Kevin Baron

Personal information
- Full name: Kevin Mark Patrick Baron
- Date of birth: 19 July 1926
- Place of birth: Preston, England
- Date of death: 5 June 1971 (aged 44)
- Place of death: Ipswich, England
- Position: Striker

Youth career
- 1942–1944: Preston North End
- 1944–1945: Liverpool

Senior career*
- Years: Team / Apps / (Gls)
- 1945–1954: Liverpool / 140 / (32)
- 1954–1958: Southend United / 138 / (45)
- 1958–1959: Northampton Town / 25 / (4)
- 1959: Gravesend & Northfleet
- 1959–1960: Wisbech Town
- 1960–1961: Aldershot / 6 / (0)
- 1961: Cambridge City
- 1961–1962: Bedford Town
- 1962–1963: Maldon Town

= Kevin Baron (footballer) =

English footballer (1926–1971)

Kevin Mark Patrick Baron (19 July 1926 – 5 June 1971) was a professional footballer who played for Liverpool in the post-war years.

==Life and playing career==

Born at Preston, Lancashire, England, Baron played as an amateur for hometown club Preston before he was signed for Liverpool by George Kay in August 1945. He made his debut on 5 January 1946 in Liverpool's first competitive game after the conclusion of World War II; it was an FA Cup third round first leg match against Chester at Sealand Road and was a debut to remember for Baron.

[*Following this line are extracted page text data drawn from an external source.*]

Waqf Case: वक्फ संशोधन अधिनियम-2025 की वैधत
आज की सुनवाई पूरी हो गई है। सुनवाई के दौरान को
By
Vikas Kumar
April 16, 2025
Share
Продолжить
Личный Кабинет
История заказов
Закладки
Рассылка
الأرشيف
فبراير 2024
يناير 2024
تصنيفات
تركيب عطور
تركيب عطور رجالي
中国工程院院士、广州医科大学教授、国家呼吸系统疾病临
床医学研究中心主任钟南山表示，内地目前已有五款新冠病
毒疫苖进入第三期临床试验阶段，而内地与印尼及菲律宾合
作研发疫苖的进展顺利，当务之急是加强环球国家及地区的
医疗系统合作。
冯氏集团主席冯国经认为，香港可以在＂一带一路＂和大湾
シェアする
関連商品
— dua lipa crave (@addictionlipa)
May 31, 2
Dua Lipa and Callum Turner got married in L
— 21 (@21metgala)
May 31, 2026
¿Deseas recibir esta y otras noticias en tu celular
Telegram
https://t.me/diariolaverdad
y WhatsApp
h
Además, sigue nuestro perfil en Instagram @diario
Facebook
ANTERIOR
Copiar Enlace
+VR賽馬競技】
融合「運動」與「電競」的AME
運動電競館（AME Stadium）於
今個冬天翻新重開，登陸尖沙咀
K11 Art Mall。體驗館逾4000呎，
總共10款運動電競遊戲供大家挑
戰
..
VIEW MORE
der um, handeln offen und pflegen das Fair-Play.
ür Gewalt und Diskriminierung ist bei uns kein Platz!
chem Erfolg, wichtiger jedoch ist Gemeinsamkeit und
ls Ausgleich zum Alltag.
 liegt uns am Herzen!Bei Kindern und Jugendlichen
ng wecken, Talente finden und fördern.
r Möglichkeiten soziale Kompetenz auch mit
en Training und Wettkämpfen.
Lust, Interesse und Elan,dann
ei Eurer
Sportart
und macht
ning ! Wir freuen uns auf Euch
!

Not only did the Reds beat Chester 2–0, Baron made his debut alongside Liverpool legend Billy Liddell. Baron's first goal came on 8 November 1947 in a league match at Anfield. Grimsby Town were the visitors and Baron's 77th-minute strike secured the points in a 3–1 victory.

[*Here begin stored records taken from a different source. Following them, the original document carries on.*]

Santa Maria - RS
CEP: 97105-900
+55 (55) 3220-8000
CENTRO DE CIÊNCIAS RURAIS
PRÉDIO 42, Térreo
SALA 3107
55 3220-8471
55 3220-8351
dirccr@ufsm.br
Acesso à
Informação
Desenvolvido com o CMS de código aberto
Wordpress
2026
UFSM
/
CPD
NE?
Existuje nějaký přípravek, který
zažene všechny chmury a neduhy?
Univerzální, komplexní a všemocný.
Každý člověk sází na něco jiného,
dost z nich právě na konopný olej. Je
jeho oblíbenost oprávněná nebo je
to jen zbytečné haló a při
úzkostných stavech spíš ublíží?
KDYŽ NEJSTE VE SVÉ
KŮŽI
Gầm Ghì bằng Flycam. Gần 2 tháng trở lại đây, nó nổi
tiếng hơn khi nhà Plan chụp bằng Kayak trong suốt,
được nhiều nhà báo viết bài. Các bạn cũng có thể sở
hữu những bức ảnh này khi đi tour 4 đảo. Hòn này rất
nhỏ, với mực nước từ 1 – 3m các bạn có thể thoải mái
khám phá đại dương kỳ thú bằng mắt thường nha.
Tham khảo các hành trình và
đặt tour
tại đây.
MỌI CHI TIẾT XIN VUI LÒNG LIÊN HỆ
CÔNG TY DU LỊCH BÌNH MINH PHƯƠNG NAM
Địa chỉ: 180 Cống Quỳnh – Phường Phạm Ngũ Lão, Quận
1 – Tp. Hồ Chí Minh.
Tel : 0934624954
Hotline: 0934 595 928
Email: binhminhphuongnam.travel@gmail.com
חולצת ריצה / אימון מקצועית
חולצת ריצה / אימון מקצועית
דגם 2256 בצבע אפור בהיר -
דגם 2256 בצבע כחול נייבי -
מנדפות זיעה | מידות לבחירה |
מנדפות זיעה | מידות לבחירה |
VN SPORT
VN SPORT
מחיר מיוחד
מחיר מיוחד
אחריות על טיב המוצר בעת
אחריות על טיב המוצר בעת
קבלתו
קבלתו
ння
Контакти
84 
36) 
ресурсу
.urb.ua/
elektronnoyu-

Baron did not break into the 1946–47 championship winning side, but played six times the following season.

Baron finally established himself as a first team regular in the 1949–50 season, the inside-forward only missed 4 of the 42 league games scoring 7 times, he also appeared in all seven FA Cup ties, scoring in the 3–1 fourth round win over Exeter City at Anfield. The final was a mixture of emotions for Baron and the Reds, from being on a high for being part of the squad that took Liverpool to their first ever Wembley final to feeling the heartache of defeat after Arsenal won the match 2–0.

Baron's appearances took a downward turn during the 1950–51 season, but he won his spot back for the following campaign and only finished second to Liddell in the appearance chart, Liddell with 43 (40 league, 3 cup) and Baron with 41 (40 league, 1 cup). Kevin also chipped in with 6 goals.

He went on to appear another 44 times over the next 2 seasons, before leaving Liverpool in May 1954; he moved on to Southend United. He later played for Northampton Town, before dropping into non-league football with Gravesend & Northfleet, Wisbech Town, Aldershot, Cambridge City, Bedford Town and Maldon Town.

He died in June 1971 at the age of 44.

===Career details===
- Liverpool F.C. (1945–1954) - 153 appearances, 32 goals - FA Cup runners-up medal (1950).

==Family==
Eighteen years after Baron's death, his older brother Gerard was the oldest victim of the Hillsborough disaster on 15 April 1989, at age 67, when 94 Liverpool fans were crushed to death at the FA Cup semi-final (the death toll eventually reached 97).